La preoccupazione, su questo fronte, è alta, perché Brexit non riguarda solo i produttori britannici, ma qualunque produttore, sia Ue sia al di fuori dell’Unione, che serve il mercato Uk.
È la prima volta che un Paese membro dell’Unione decide di lasciarla, le trattative di un divorzio non saranno semplici e la permanenza di una situazione di incertezza sui mercati non sarebbe senza conseguenze.

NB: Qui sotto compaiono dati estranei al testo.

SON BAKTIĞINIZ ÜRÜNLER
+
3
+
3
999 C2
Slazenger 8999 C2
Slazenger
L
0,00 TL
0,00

Il grande tema sul tavolo sono i rapporti commerciali. Il Regno Unito importa il 50% del proprio fabbisogno alimentare: cosa succederà? Si negozierà un Eea (European Economic Area), che, di fatto, non modificherà lo status quo, se non per il fatto che il Regno Unito non avrà più diritto di parola nella definizione della legislazione? Oppure l’Europa deciderà di equiparare il Regno Unito a qualunque altro membro del Wto, soggetto dunque a tassazioni nell’ordine del 30% per lo zucchero, del 20% su tabacco e bevande, del 10% su frutta e verdura? Oppure ancora si sceglierà la linea morbida del patto bilaterale, come quello in vigore con la Svizzera, sostanzialmente senza controlli e tariffe? E cosa significheranno le nuove relazioni commerciali lungo la supply chain? Brexit potrebbe portare a una rottura totale degli schemi delle supply chain e nulla esclude che alcuni alimenti possano essere reperiti più facilmente in Paesi Extra Ue. In termini più tecnici, poi, le incertezze riguardano anche gli aspetti legislativi: potenzialmente, il Regno Unito potrebbe introdurre propri regolamenti, con il rischio che alcuni tra i principali produttori alimentari scelgano la relocation al di fuori del Regno Unito, oppure che decidano per un “downgrade” delle attività britanni che, dando maggiore rilevanza ad altri mercati.
Lato Ue, altre preoccupazioni riguardano le certificazioni di qualità o le denominazioni d’origine di alcuni prodotti. Considerate le posizioni che, negli anni, il Regno Unito ha assunto in sede di Commissione Europea, qualche problema potrebbe insorgere.
Sul fronte lavorativo, il settore agrolimentare è uno di quelli che nel Regno Unito registra la presenza di lavoratori stranieri, spesso con pochi skill e qualificazioni. Bisognerà rivedere i contratti in essere? In quali termini? Per quanto riguarda, invece, il mercato retail, la preoccupazione fondamentale è legata a fattori macroeconomici, in particolare al valore della sterlina.
Altre considerazioni riguardano i piani di espansione di alcuni player in Europa. Ci sarà probabilmente un ripensamento strategico, non solo da parte degli operatori britannici, per i quali l’entrata nei Paesi Ue potrebbe non essere più così semplice, ma soprattutto per quelli che arrivano da OltreOceano e che hanno spesso utilizzato il Regno Unito come trampolino di lancio verso il resto d’Europa. Un calo di attrattività è da mettere in conto, soprattutto per chi rischia di dover aprire azioni di doppio accreditamento (con la Ue e con Uk) prima di arrivare in Europa.
Altri aspetti più generali riguardano il ruolo avuto dall’Europa, e di cui anche il Regno Unito ha beneficiato, dalla spinta per la diffusione della banda larga, alle azioni in materia di protezione dei dati, alla promozione del digital single market, una sorta di mercato unico online, aperto a tutti i cittadini europei.